Fig. 5. Expression of VEGF/ VEGFR2 in macrophages and CD34⁺ progenitor cells in ARA.

a Cross-sections of murine aortae were immunostained for the pro-angiogenic factor VEGF. In FIA, VEGF is predominantly expressed by intimal cells (arrowhead) and cells within the media. In ARA the number of VEGF⁺ cells increased substantially especially within the adventitia (arrow). This increase was largely prevented by the depletion of macrophages. b Statistical analysis of the number of adventitial VEGF⁺ cells with and without liposome treatment. Cell counts were normalized to total media area (n = 6–8). c Cross-sections of cultured aortic rings were analyzed by confocal co-immunofluorescence for the presence of VEGF⁺ and F4/80⁺ cells, respectively. Almost all adventitial cells that were highly positive for VEGF co-express F4/80. d Additionally, F4/80⁺ cells in cross-sections of cultured aortic rings co-express VEGFR2. e, f Similarly, in cross-sections of FIA Ly6c⁺ and CD34⁺ progenitor cells show at least partially co-expression of VEGFR2 by confocal immunofluorescence microscopy. *P < 0.05; ***P < 0.001. Scale bars: 100 µm. FIA fresh isolated aorta, ARA aortic ring assay, ARA + CL ARA with clodronate-containing liposomes, ARA + PBS ARA with PBS-containing liposomes.

Fig. 6. Macrophage-derived VEGF activates the vasculogenic zone and promotes macrophage generation.

a After ARA, a substantial number of F4/80⁺ macrophages was generated whereas hardly any macrophage was detected after ARA in the presence of the VEGFR2 antagonist ZM323881 (1 µM). For quantification, the fraction of media circumference that is covered by F4/80⁺ cells was analyzed (n ≥ 5). b Furthermore, the application of ZM323881 (1 µM) resulted in the preservation of CD34⁺ cells within the adventitial vasculogenic zone. For quantification, the fraction of media circumference that is covered by CD34⁺ cells was analyzed (n ≥ 4). c Consequently, cellular sprouting, as well as capillary-like tube formation in ARA, were reduced in the presence of ZM323881 (1 µM; n = 31). *P < 0.05. Scale bars: 100 µm, phase contrast 500 µm. ARA aortic ring assay.

Fig. 7. Interplay of adventitial cells in angiogenic activation.
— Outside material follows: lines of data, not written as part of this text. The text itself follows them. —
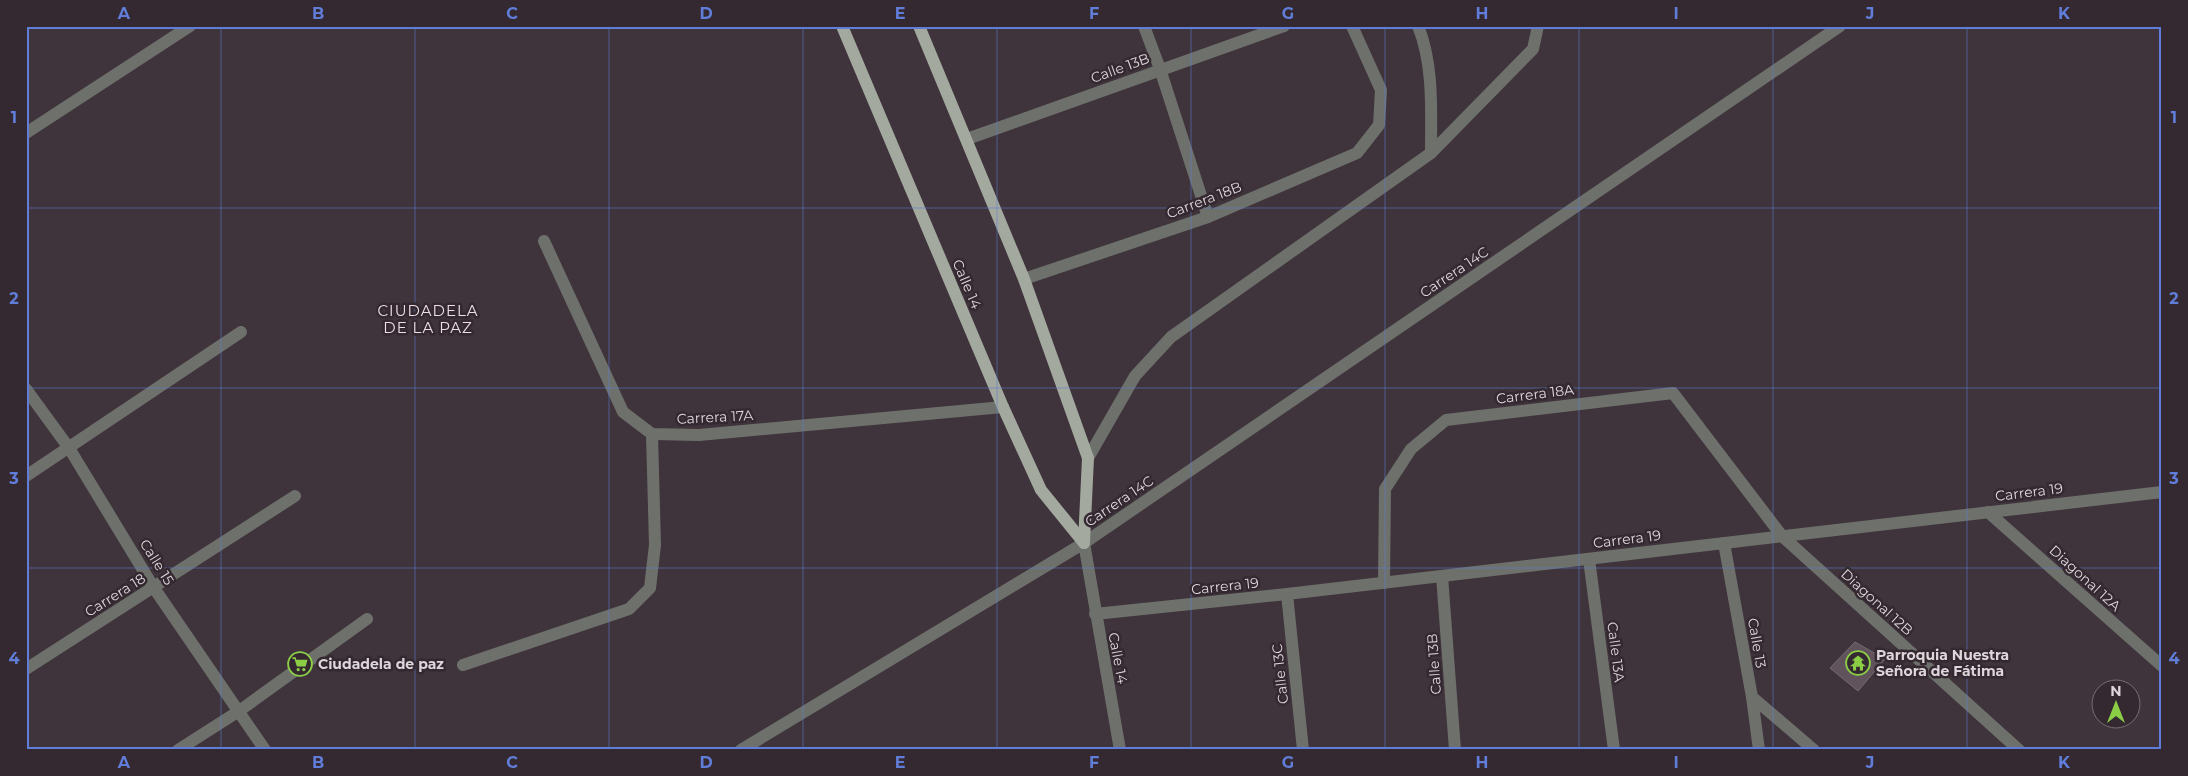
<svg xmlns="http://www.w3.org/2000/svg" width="2188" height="776" viewBox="0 0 2188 776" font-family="Montserrat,sans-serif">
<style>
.building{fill:#60535c;stroke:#776a73}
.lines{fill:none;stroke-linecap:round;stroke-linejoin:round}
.minor{stroke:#6e716b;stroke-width:12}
.major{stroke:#a3a99e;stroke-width:12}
.grid{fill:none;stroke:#607ed9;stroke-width:1;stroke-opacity:0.55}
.labels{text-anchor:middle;stroke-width:5;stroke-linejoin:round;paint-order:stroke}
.street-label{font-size:14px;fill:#ddd6db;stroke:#352931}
.poi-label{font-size:14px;font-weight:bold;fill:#ddd6db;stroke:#352931;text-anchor:start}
.neighbourhood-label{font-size:15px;letter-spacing:1px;fill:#eddde8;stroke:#352931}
.neatline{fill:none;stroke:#607ed9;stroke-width:2}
.grid-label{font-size:16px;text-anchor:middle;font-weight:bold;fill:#607ed9}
</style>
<rect width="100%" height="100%" fill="#3f333c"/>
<!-- building -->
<polygon class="building" points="1855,642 1885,659 1858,691 1830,668"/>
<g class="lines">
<!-- minor -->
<g class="minor">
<polyline points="1144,26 1160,69 1208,217"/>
<path d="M1418,26C1434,65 1431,112 1431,153"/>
<polyline points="26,133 190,26"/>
<polyline points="967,139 1284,26"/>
<polyline points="544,241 623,412 652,434 699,435 1003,407"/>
<polyline points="1024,279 1208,217 1357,153 1379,125 1381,90 1352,26"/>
<polyline points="26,389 69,448 154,588 265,750"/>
<polyline points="1088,458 1135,376 1171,337 1431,153 1533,49 1538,26"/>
<polyline points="26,476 241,332"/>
<polyline points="1988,512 2162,666"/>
<polyline points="1084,543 1120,750"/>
<polyline points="1724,543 1752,697 1759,750"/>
<polyline points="1589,559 1614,750"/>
<polyline points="1442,576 1455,750"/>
<polyline points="1384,583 1385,489 1411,449 1446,420 1673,393 1782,536 2019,750"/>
<polyline points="1287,594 1303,750"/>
<polyline points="1095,614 1287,594 2162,492"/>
<polyline points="463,665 629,609 650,588 655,545 652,434"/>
<polyline points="26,669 295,496"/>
<polyline points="1752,697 1814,750"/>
<polyline points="178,750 239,711 367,619"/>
<polyline points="741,750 1084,543 1840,26"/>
</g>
<!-- major -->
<g class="major">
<polyline points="842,26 1003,407 1041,490 1084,543"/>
<polyline points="919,26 1024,279 1088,458 1084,543"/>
</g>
</g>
<!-- grid -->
<path class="grid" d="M221,26V750M415,26V750M609,26V750M803,26V750M997,26V750M1191,26V750M1385,26V750M1579,26V750M1773,26V750M1967,26V750M26,208H2162M26,388H2162M26,568H2162"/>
<!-- icons -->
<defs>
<g id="temple-ring" transform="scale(1.25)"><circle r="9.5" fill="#352931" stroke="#8bce46" stroke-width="1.5"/><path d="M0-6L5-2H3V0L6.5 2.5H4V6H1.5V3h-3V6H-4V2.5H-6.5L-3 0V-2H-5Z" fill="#8bce46"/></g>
<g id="supermarket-ring" transform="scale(1.25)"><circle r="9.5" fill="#352931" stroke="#8bce46" stroke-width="1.5"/><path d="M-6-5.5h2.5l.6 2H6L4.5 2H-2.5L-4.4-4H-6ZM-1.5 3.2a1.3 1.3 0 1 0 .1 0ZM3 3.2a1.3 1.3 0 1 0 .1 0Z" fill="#8bce46"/></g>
</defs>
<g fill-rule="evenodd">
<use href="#temple-ring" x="1858" y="663"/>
<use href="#supermarket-ring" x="300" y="664"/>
</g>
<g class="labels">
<!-- street labels -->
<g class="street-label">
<text transform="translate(1120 68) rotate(-20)" y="5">Calle 13B</text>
<text transform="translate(1204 200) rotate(-21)" y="5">Carrera 18B</text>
<text transform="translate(1454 272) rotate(-34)" y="5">Carrera 14C</text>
<text transform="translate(967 284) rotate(67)" y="5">Calle 14</text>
<text transform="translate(1535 394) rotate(-7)" y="5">Carrera 18A</text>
<text transform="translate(715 417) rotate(-3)" y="5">Carrera 17A</text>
<text transform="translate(2029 492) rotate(-7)" y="5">Carrera 19</text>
<text transform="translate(1119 501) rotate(-34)" y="5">Carrera 14C</text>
<text transform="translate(1627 539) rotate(-7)" y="5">Carrera 19</text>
<text transform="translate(157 562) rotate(58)" y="5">Calle 15</text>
<text transform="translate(2085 578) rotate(42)" y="5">Diagonal 12A</text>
<text transform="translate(1225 586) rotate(-6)" y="5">Carrera 19</text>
<text transform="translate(115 595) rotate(-32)" y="5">Carrera 18</text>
<text transform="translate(1877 602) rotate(42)" y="5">Diagonal 12B</text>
<text transform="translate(1757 643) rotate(80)" y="5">Calle 13</text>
<text transform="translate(1616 652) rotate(83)" y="5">Calle 13A</text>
<text transform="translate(1118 658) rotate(79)" y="5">Calle 14</text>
<text transform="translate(1434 664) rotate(-94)" y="5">Calle 13B</text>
<text transform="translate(1280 674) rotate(-96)" y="5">Calle 13C</text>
</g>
<!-- poi labels -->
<g class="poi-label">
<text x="1876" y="660">Parroquia Nuestra<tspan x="1876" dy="16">Señora de Fátima</tspan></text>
<text x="318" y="669">Ciudadela de paz</text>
</g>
<!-- neighbourhood labels -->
<g class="neighbourhood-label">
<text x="428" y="316">CIUDADELA<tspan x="428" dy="17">DE LA PAZ</tspan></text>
</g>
</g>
<!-- border -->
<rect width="2188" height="776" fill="none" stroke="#352931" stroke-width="55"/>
<!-- north arrow -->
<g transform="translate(2116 704)"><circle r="24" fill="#352931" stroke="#786e75"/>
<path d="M0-4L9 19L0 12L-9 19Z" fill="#8bce46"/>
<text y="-8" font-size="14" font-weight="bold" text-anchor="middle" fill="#ddd6db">N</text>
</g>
<rect x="28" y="28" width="2132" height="720" class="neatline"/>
<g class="grid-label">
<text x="124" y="19">A</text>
<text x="318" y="19">B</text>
<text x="512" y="19">C</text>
<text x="706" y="19">D</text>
<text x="900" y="19">E</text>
<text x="1094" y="19">F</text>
<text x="1288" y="19">G</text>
<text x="1482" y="19">H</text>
<text x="1676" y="19">I</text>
<text x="1870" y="19">J</text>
<text x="2064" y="19">K</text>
<text x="14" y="123">1</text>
<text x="2174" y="123">1</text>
<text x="14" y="304">2</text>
<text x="2174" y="304">2</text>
<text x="14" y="484">3</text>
<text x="2174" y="484">3</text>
<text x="14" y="664">4</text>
<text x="2174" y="664">4</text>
<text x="124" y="768">A</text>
<text x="318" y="768">B</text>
<text x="512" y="768">C</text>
<text x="706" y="768">D</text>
<text x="900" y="768">E</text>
<text x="1094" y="768">F</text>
<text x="1288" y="768">G</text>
<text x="1482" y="768">H</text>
<text x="1676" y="768">I</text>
<text x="1870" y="768">J</text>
<text x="2064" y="768">K</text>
</g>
</svg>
In ARA the majority of macrophages arise from resident bone marrow-independent and at least partially yolk sac-independent Ly6c⁺/Sca-1⁺ adventitial progenitor cells. VEGF released by macrophages on the one hand induces angiogenetic sprouting by stimulating the differentiation of CD34⁺ progenitor cells within the adventitial vasculogenic zone into CD31⁺ endothelial cells. On the other hand, macrophage-derived VEGF potentiates the generation of macrophages via VEGF/VEGFR2 signaling in terms of a feedforward loop thereby maintaining the angiogenic process.